Six Feet Of The Country By Nadine Gordimer Summary Site
The couple lives in a small cottage attached to the store. They are outsiders: white, English-speaking, and Jewish in a predominantly Afrikaner rural district. They feel a sense of superiority over their Afrikaner neighbors, whom they consider crude, and a sense of frustrated benevolence toward the black people, whom they see as childlike and in need of firm management.
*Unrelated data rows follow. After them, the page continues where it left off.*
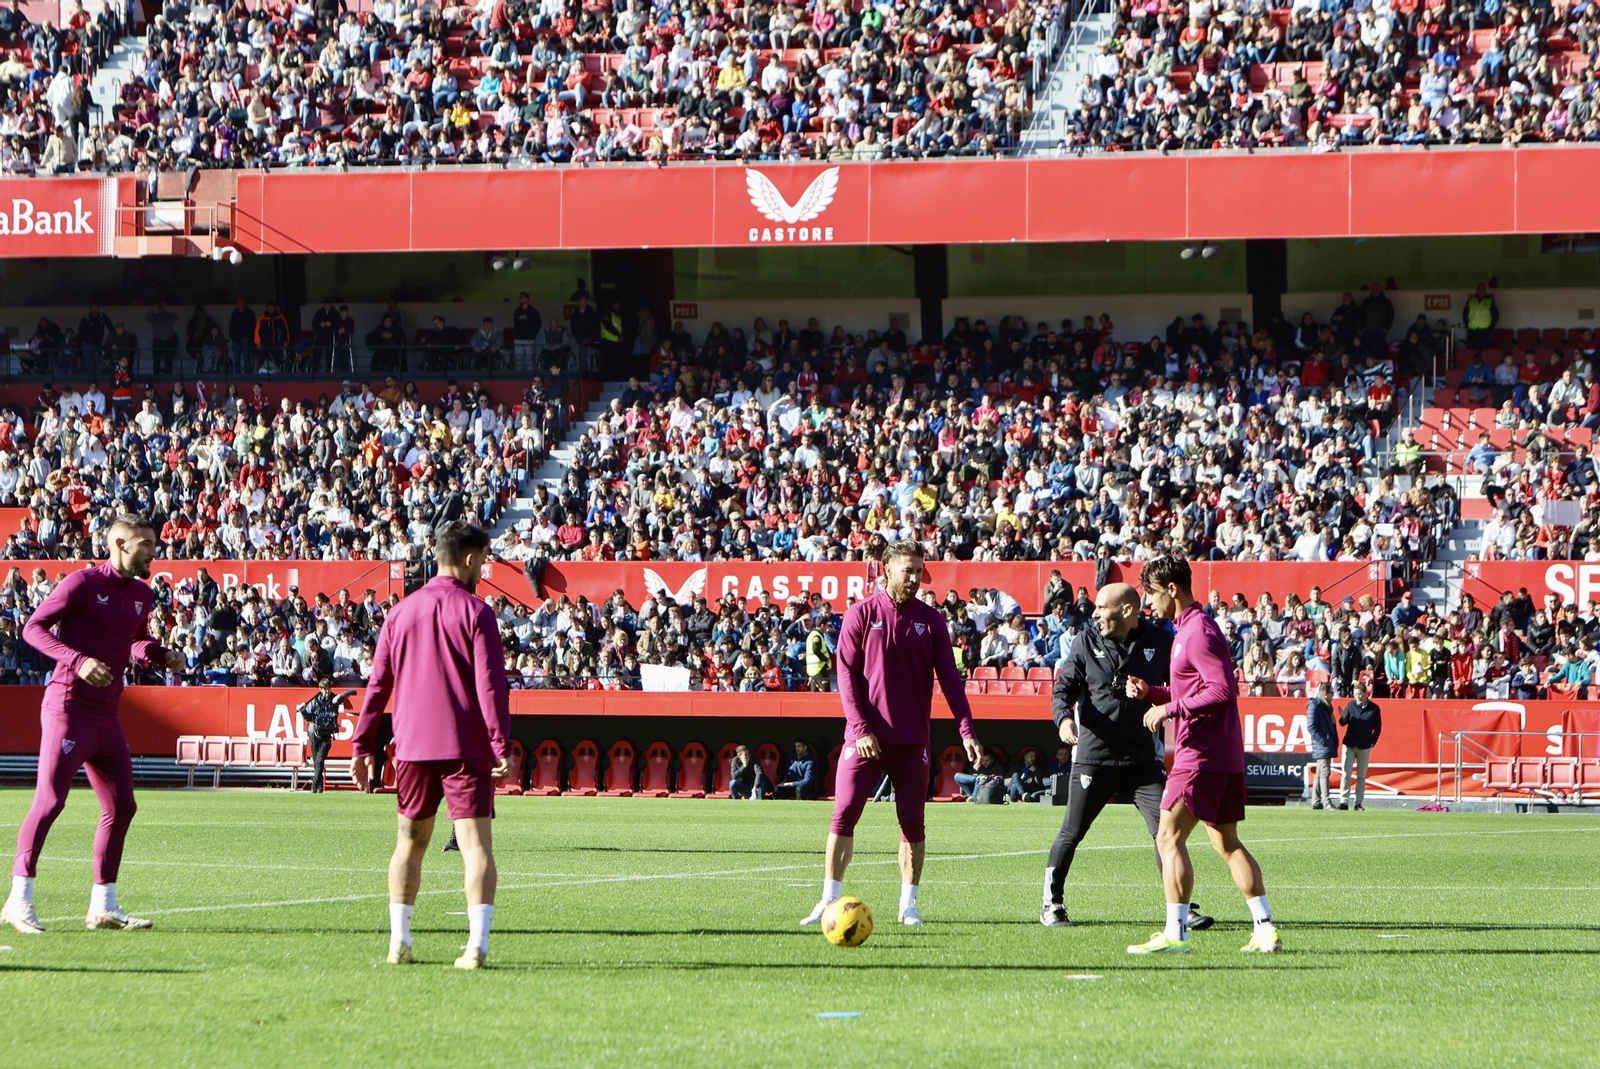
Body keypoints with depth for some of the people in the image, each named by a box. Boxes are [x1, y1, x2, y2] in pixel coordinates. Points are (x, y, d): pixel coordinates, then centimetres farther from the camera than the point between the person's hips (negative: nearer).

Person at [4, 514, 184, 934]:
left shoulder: (142, 595, 13)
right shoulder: (82, 583, -9)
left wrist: (163, 654, 6)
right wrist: (78, 660, -23)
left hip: (106, 713, 8)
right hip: (68, 706, -8)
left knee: (121, 806, 7)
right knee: (50, 800, -11)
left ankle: (103, 905, 15)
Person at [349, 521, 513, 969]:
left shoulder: (400, 613, 9)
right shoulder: (475, 612, -5)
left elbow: (378, 684, 10)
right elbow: (490, 684, -13)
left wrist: (361, 746, 13)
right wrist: (502, 746, -14)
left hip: (413, 747, 4)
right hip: (466, 748, -4)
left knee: (410, 841, 17)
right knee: (476, 842, -6)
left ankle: (399, 941, 14)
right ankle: (477, 944, -17)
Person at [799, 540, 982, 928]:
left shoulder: (930, 620, 6)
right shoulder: (862, 614, 1)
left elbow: (950, 678, 6)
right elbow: (846, 674, -1)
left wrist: (966, 731, -3)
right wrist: (860, 728, -11)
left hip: (912, 738, 2)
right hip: (866, 736, -2)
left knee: (912, 820, 2)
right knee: (844, 814, -7)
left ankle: (908, 903, 10)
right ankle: (829, 901, -2)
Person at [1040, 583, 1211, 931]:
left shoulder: (1160, 643, 2)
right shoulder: (1087, 642, 3)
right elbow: (1064, 686, 2)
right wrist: (1063, 716, -19)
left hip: (1143, 757, 0)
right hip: (1094, 755, 0)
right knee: (1071, 833, 4)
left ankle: (1181, 908, -2)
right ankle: (1052, 904, 19)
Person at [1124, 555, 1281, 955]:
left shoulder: (1199, 632, -14)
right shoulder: (1187, 629, 18)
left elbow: (1223, 690, -23)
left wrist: (1170, 709, -19)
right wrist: (1150, 692, 11)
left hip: (1201, 754, -11)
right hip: (1225, 755, 11)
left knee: (1169, 837, -9)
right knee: (1227, 844, 11)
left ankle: (1175, 933, -11)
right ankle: (1265, 929, 9)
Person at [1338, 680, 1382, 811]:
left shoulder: (1374, 708, -2)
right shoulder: (1351, 705, -1)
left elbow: (1378, 728, 4)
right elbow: (1343, 723, 0)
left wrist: (1372, 743, -2)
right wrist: (1343, 717, -22)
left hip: (1365, 747, 0)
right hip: (1349, 745, 0)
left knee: (1361, 776, 5)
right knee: (1346, 774, -5)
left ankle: (1359, 803, 9)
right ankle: (1343, 801, -4)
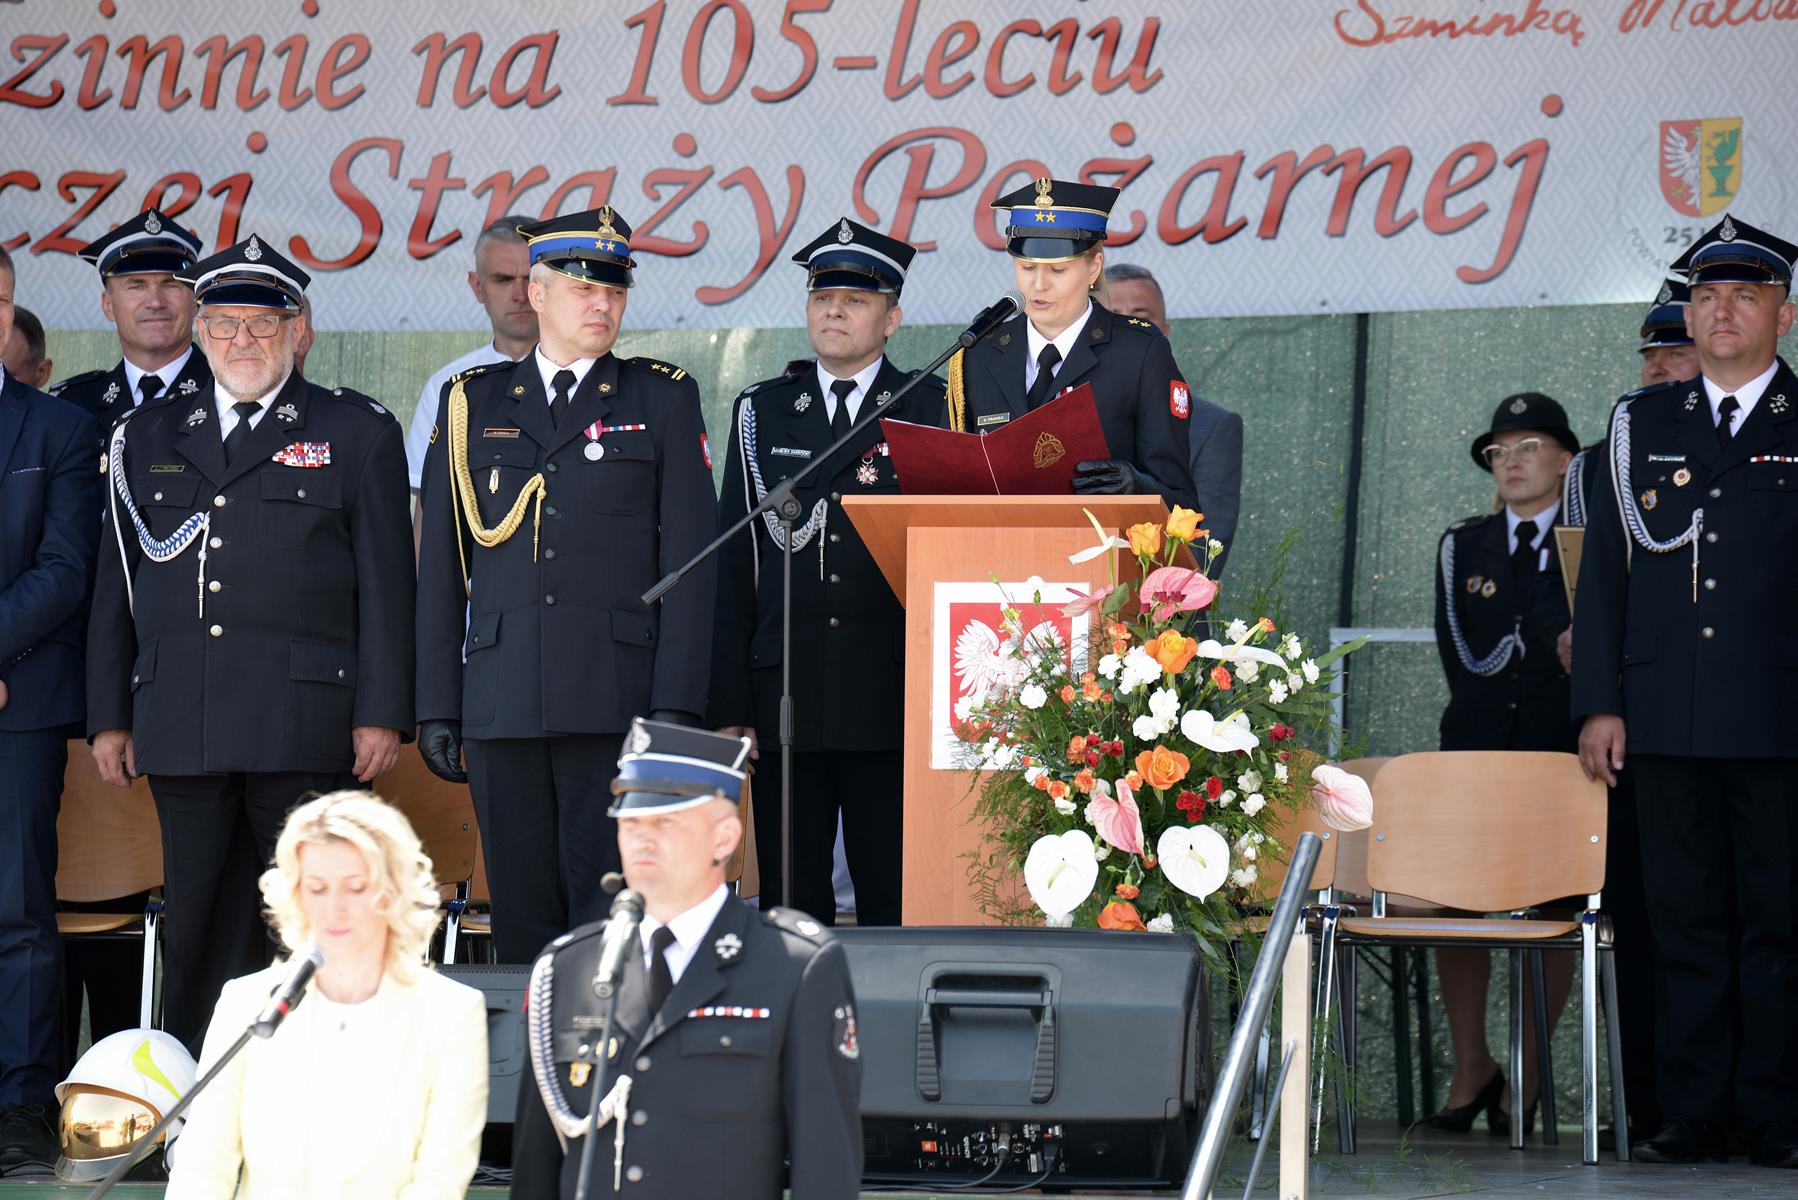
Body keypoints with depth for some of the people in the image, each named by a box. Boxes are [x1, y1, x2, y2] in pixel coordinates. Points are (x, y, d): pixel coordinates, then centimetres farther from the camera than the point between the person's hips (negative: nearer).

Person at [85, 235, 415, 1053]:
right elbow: (116, 585, 17)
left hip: (304, 728, -3)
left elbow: (385, 582, 2)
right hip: (181, 730, 3)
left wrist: (382, 714, -6)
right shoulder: (148, 438, 17)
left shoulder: (359, 433, 8)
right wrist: (109, 716, 10)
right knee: (200, 931, 4)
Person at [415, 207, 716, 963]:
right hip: (502, 698, 2)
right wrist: (437, 707, 6)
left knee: (610, 912, -7)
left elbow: (689, 560, 3)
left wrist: (675, 705, -6)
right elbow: (441, 569, 12)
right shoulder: (472, 404, 13)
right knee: (522, 914, 5)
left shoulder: (663, 399, 9)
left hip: (618, 702, -2)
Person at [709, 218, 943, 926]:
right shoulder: (760, 412, 12)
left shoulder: (933, 411, 6)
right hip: (784, 700, 2)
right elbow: (732, 563, 9)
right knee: (789, 902, 5)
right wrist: (729, 705, 1)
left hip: (895, 705, -2)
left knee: (893, 904, 1)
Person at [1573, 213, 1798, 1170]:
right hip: (1668, 720, 2)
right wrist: (1599, 702, 3)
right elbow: (1603, 567, 11)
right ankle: (1692, 1116, 8)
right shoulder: (1642, 423, 13)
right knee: (1685, 921, 4)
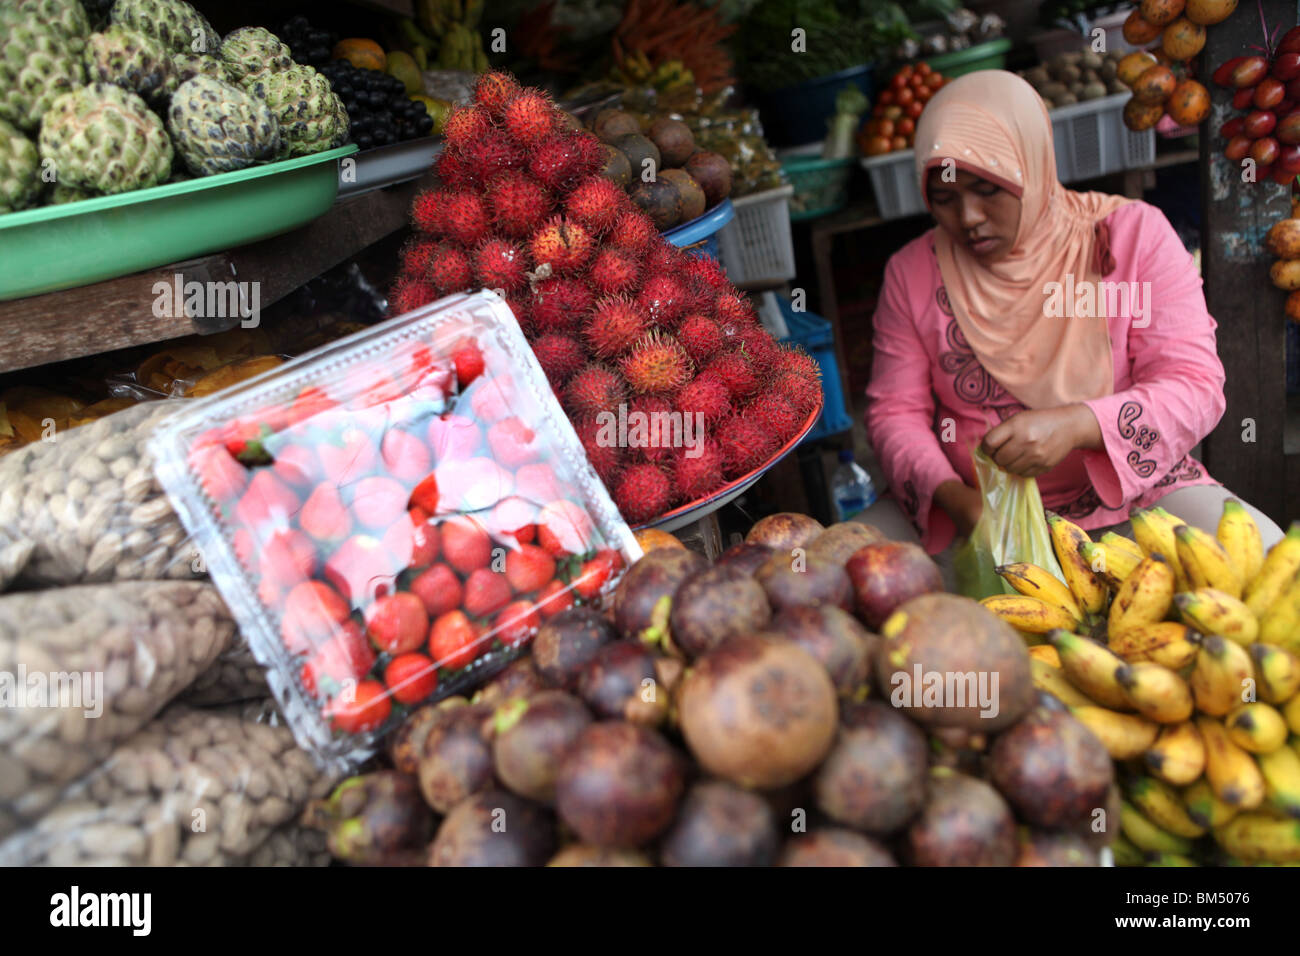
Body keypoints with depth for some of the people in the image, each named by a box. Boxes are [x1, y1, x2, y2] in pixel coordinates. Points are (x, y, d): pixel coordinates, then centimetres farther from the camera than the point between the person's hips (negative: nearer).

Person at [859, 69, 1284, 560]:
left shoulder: (1133, 234, -4)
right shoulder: (911, 272, 1)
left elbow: (1196, 386, -9)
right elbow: (895, 410, 0)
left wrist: (1075, 425, -29)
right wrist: (952, 496, -20)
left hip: (1127, 494, -1)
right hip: (975, 511, 2)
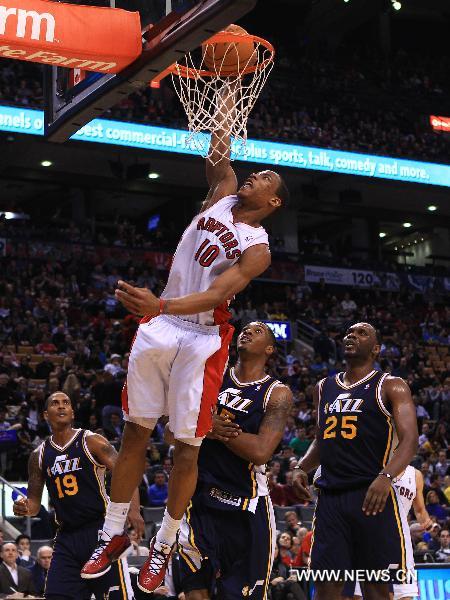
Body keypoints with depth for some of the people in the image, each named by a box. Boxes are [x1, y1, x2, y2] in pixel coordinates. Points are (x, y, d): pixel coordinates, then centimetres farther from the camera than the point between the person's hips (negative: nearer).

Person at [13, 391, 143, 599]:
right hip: (66, 537, 4)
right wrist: (25, 508, -7)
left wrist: (133, 509, -24)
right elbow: (34, 500, 18)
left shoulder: (91, 441, -2)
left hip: (99, 529, -4)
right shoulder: (39, 455, 11)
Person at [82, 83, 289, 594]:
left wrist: (159, 305, -38)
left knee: (186, 448, -1)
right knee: (135, 432, 6)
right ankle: (112, 536, 14)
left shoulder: (257, 250, -11)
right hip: (159, 327, 6)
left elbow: (215, 295, -24)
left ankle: (164, 545, 13)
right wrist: (226, 109, 14)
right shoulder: (223, 193, 7)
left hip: (202, 339, -5)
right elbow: (219, 155, 19)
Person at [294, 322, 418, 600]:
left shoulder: (391, 387, 1)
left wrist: (386, 476, -28)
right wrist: (302, 468, 8)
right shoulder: (324, 388, 18)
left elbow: (410, 440, -11)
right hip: (330, 496, 5)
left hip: (373, 495, -5)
The narrator reads the letter to Petrus. He tries to soften the blow, to explain that he fought as hard as he could. Petrus stands in silence. Then, for the first time, the narrator sees a true emotion in his face—not anger, but a profound, silent grief and a dawning realization of the nature of the world he lives in. Petrus does not thank the narrator. He simply turns and walks away. six feet of the country by nadine gordimer summary
Introduction to the Story Nadine Gordimer (1923–2014), the South African Nobel laureate, is renowned for her unflinching portrayal of the moral and psychological toll of apartheid. Her 1956 short story, “Six Feet of the Country,” is a quintessential example of her early work. At first glance, the story seems to be a simple, tragic anecdote about a poor African man who dies and is buried, and the ensuing bureaucratic struggle to retrieve his body. However, beneath this surface lies a profound exploration of racial insensitivity, the chasm between white privilege and black suffering, the failure of liberal goodwill, and the impersonal, dehumanizing machinery of the apartheid state. The couple lives in a small cottage attached to the store
Petrus is grief-stricken. The narrator’s wife is horrified by her husband’s callousness, but she does nothing to intervene. The local police are called, and the body is taken away by the municipal “native burial” service. Petrus comes to the narrator again. This time, his request is different. He explains that in his tribal custom (the story vaguely suggests he is Xhosa or a similar group), it is essential for a person to be buried in the soil of his home, not in a strange, foreign place like the town’s pauper’s grave. The family has sent money from the reserves. Petrus wants to retrieve Johannes’s body—or at least have it exhumed—so that it can be transported back home for a proper burial. All he needs is the narrator’s help: a letter, a car, a voice of authority. The narrator reads the letter to Petrus
This article provides a detailed, paragraph-by-paragraph summary of the story, followed by an analysis of its major themes, characters, and symbolic weight. Part 1: The Setup – A Rural Business Venture The story is narrated by a white man, who remains unnamed. He and his wife, a liberal, well-intentioned couple, have left Johannesburg to run a small roadside "general dealer’s" store and a transport business in a rural area. They have also acquired a piece of land—"six miles of ground"—on which they hope to raise chickens and pigs. The narrator describes their relationship with the local black population as transactional but not unkind. They employ several black workers, and the narrator fancies himself a fair "baas" (boss), albeit one who keeps a comfortable distance from the personal lives of his employees.